Saturday, 21 September 2024 10:39

By Alison Stephenson, local democracy reporter

The former Mouse Trap bar in North Hill. [Image courtesy: Google Street View]

The site will be purpose built to meet today's demand

A once popular bar in Plymouth which has been vacant for four years is to be converted into student accommodation.

The city council’s planning committee supported an application by Justin Bryce of Bruce Properties for 40-42 North Hill, which involves adding two floors for 16 students onto the former Mouse Trap pub which later became Old Tom’s.

Councillors were told that a higher proportion of students now want purpose built accommodation after their first year of study.

The accommodation is often of a better standard, better managed and closer to the university than houses of multiple occupation (HMOs), said officers.

The four-minute walk from the university campus made it an ideal location for students and it would free up older properties for young professionals and families, said Cllr Jeremy Goslin (Lab Peverell).

But Cllr Steve Ricketts (Ind, Drake) said the North Hill area in the city centre is at “saturation point” for student housing and the building should stay as a commercial unit to help the high street. He claimed there is an inbalance of housing in North Hill.

Cllr Maddi Bridgeman (Ind, Moor View) agreed, saying the building should be converted for young professionals or for people who  want to stay in the city and “contribute towards its economy”.

“If it was, I would be cartwheeling around the Council House,” she said.

But the building was referred to as “an eyesore” by Cllr Angela Penrose (Lab, Compton) because it had been empty since 2019, and she hoped the conversion would take the pressure off other residential areas where homes had been converted into student flats, causing some “quite severe tensions”.

Cllr Carol Ney said her experience is that professionals did not want to live in student areas, and purpose built halls had provided the best living accommodation for her two daughters when they attended university.

The meeting heard that after a drop in the student population before 2020, the number of young people coming to study in Plymouth is rising and the university supports the application, claiming students demand a higher quality of living accommodation.

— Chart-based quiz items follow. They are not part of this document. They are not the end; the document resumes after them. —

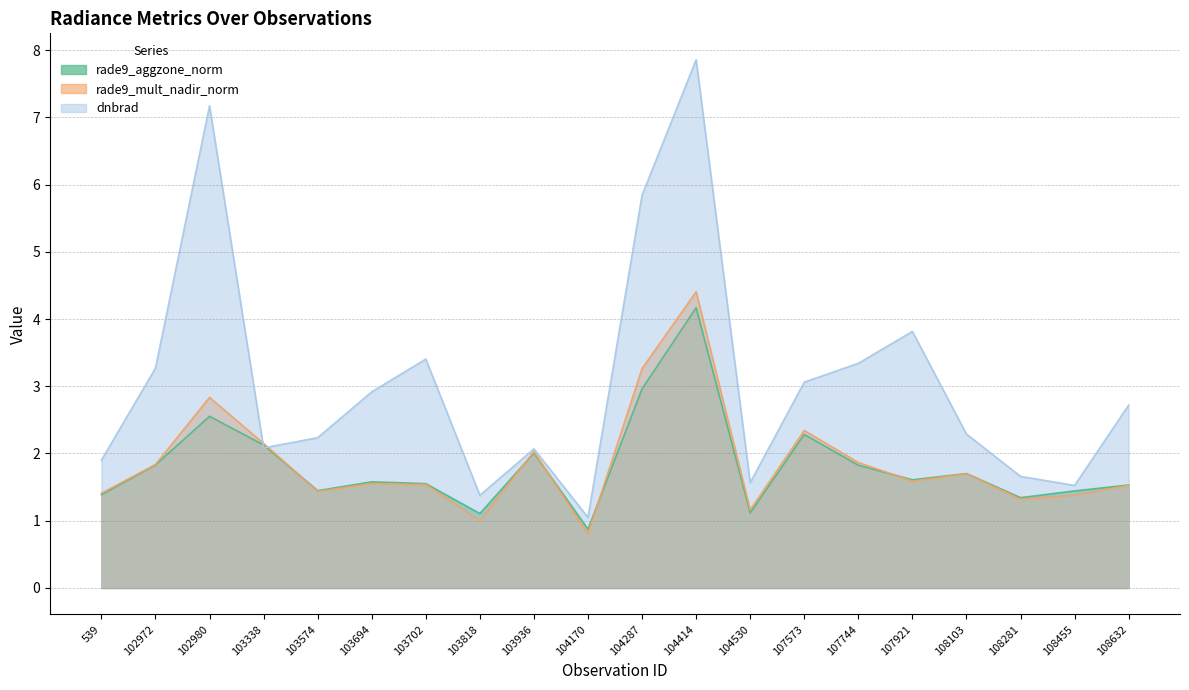

Which series changed the most between 539 and 104287?

dnbrad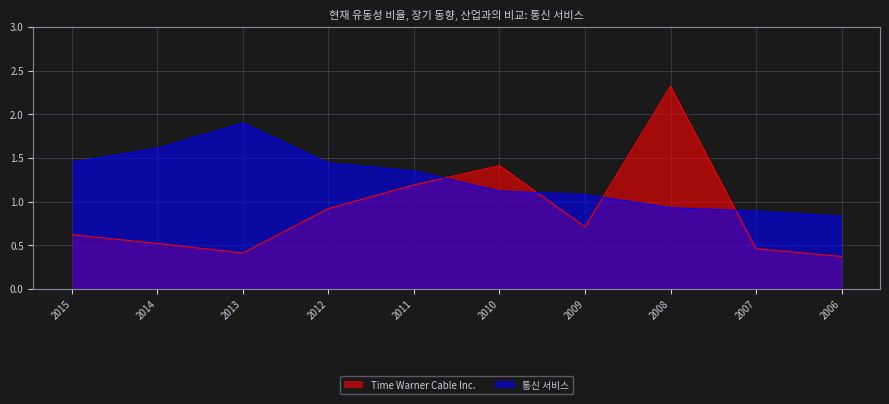

Reading left to right, what are all the values shown in this chart?

Time Warner Cable Inc.: 0.6	0.5	0.4	0.9	1.2	1.4	0.7	2.3	0.5	0.4
통신 서비스: 1.4	1.6	1.9	1.4	1.4	1.1	1.1	0.9	0.9	0.8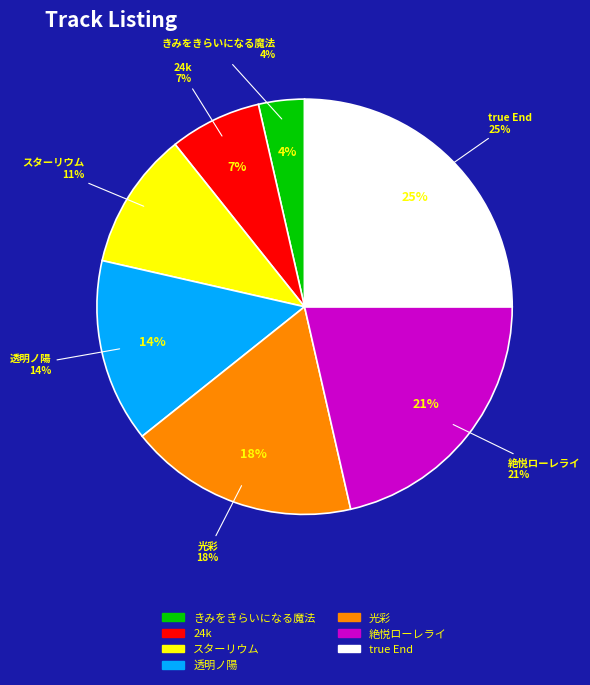

Rank the categories by value from lowest to highest.

きみをきらいになる魔法, 24k, スターリウム, 透明ノ陽, 光彩, 絶悦ローレライ, true End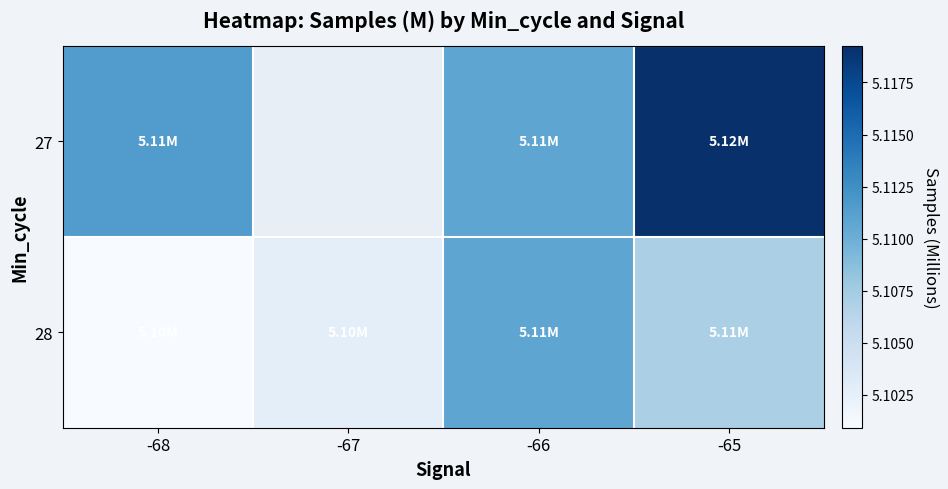

Rank the series at -67 from highest to lowest value.

27, 28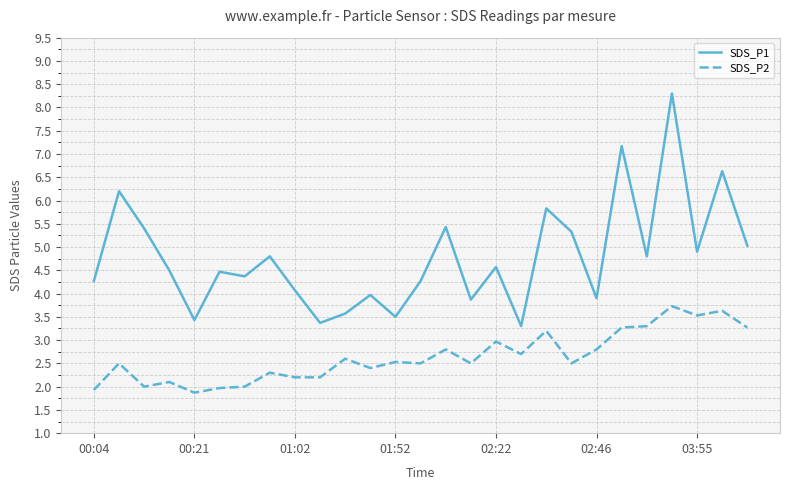

True or false: SDS_P1 and SDS_P2 intersect in this chart.

False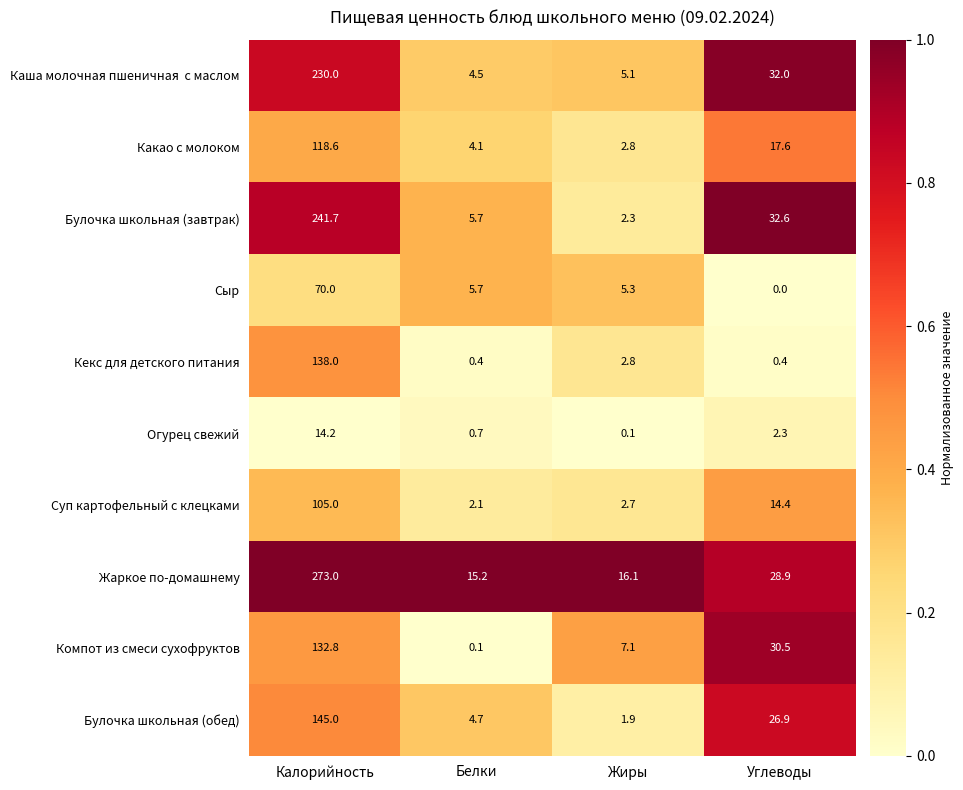

Which series has the largest total across all categories?

Жаркое по-домашнему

Chairman of the planning committee Bill Stevens (Lab, Devonport) said: “We are a university city and the student population contributes greatly to all aspects of our life in Plymouth; culturally, economically and socially, and this application is tailor made.

“If it does take the pressure of other accommodation for families that has got to be a good thing.”

He requested that officers researched how many older properties and HMOs had been released as a result of purpose built student accommodation.